[Material provided]:

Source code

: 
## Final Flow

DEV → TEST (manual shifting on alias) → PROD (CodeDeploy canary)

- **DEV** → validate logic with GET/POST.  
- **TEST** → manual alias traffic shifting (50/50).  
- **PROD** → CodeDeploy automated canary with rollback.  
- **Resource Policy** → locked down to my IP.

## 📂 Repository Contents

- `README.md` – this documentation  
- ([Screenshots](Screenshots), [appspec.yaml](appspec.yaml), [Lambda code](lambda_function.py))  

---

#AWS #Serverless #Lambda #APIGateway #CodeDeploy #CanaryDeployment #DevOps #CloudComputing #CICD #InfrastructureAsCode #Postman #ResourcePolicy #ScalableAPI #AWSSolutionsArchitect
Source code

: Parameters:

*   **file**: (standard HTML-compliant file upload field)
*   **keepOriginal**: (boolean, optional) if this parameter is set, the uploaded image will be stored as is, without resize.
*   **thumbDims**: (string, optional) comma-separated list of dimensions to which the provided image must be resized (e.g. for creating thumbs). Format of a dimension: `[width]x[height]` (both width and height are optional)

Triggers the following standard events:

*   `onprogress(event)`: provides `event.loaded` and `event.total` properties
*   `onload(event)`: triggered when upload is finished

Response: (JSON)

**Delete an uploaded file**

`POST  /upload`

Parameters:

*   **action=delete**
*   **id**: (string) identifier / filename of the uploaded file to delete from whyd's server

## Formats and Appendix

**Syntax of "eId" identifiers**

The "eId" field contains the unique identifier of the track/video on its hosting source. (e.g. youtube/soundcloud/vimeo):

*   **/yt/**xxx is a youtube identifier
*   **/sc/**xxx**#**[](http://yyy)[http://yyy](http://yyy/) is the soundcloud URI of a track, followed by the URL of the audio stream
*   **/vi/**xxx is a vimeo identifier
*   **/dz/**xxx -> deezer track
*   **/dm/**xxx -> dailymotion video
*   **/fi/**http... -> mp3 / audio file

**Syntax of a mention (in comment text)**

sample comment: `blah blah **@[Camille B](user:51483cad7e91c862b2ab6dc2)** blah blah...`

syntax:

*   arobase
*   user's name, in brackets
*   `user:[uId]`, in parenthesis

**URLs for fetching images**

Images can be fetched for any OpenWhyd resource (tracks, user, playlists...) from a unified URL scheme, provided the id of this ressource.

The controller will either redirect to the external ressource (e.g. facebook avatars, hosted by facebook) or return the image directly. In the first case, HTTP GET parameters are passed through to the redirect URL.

[Assigned task]: Reproduce, word for word, all of the entries above.

[Solution to this task]:
Source code

: 
## Final Flow

DEV → TEST (manual shifting on alias) → PROD (CodeDeploy canary)

- **DEV** → validate logic with GET/POST.  
- **TEST** → manual alias traffic shifting (50/50).  
- **PROD** → CodeDeploy automated canary with rollback.  
- **Resource Policy** → locked down to my IP.

## 📂 Repository Contents

- `README.md` – this documentation  
- ([Screenshots](Screenshots), [appspec.yaml](appspec.yaml), [Lambda code](lambda_function.py))  

---

#AWS #Serverless #Lambda #APIGateway #CodeDeploy #CanaryDeployment #DevOps #CloudComputing #CICD #InfrastructureAsCode #Postman #ResourcePolicy #ScalableAPI #AWSSolutionsArchitect
Source code

: Parameters:

*   **file**: (standard HTML-compliant file upload field)
*   **keepOriginal**: (boolean, optional) if this parameter is set, the uploaded image will be stored as is, without resize.
*   **thumbDims**: (string, optional) comma-separated list of dimensions to which the provided image must be resized (e.g. for creating thumbs). Format of a dimension: `[width]x[height]` (both width and height are optional)

Triggers the following standard events:

*   `onprogress(event)`: provides `event.loaded` and `event.total` properties
*   `onload(event)`: triggered when upload is finished

Response: (JSON)

**Delete an uploaded file**

`POST  /upload`

Parameters:

*   **action=delete**
*   **id**: (string) identifier / filename of the uploaded file to delete from whyd's server

## Formats and Appendix

**Syntax of "eId" identifiers**

The "eId" field contains the unique identifier of the track/video on its hosting source. (e.g. youtube/soundcloud/vimeo):

*   **/yt/**xxx is a youtube identifier
*   **/sc/**xxx**#**[](http://yyy)[http://yyy](http://yyy/) is the soundcloud URI of a track, followed by the URL of the audio stream
*   **/vi/**xxx is a vimeo identifier
*   **/dz/**xxx -> deezer track
*   **/dm/**xxx -> dailymotion video
*   **/fi/**http... -> mp3 / audio file

**Syntax of a mention (in comment text)**

sample comment: `blah blah **@[Camille B](user:51483cad7e91c862b2ab6dc2)** blah blah...`

syntax:

*   arobase
*   user's name, in brackets
*   `user:[uId]`, in parenthesis

**URLs for fetching images**

Images can be fetched for any OpenWhyd resource (tracks, user, playlists...) from a unified URL scheme, provided the id of this ressource.

The controller will either redirect to the external ressource (e.g. facebook avatars, hosted by facebook) or return the image directly. In the first case, HTTP GET parameters are passed through to the redirect URL.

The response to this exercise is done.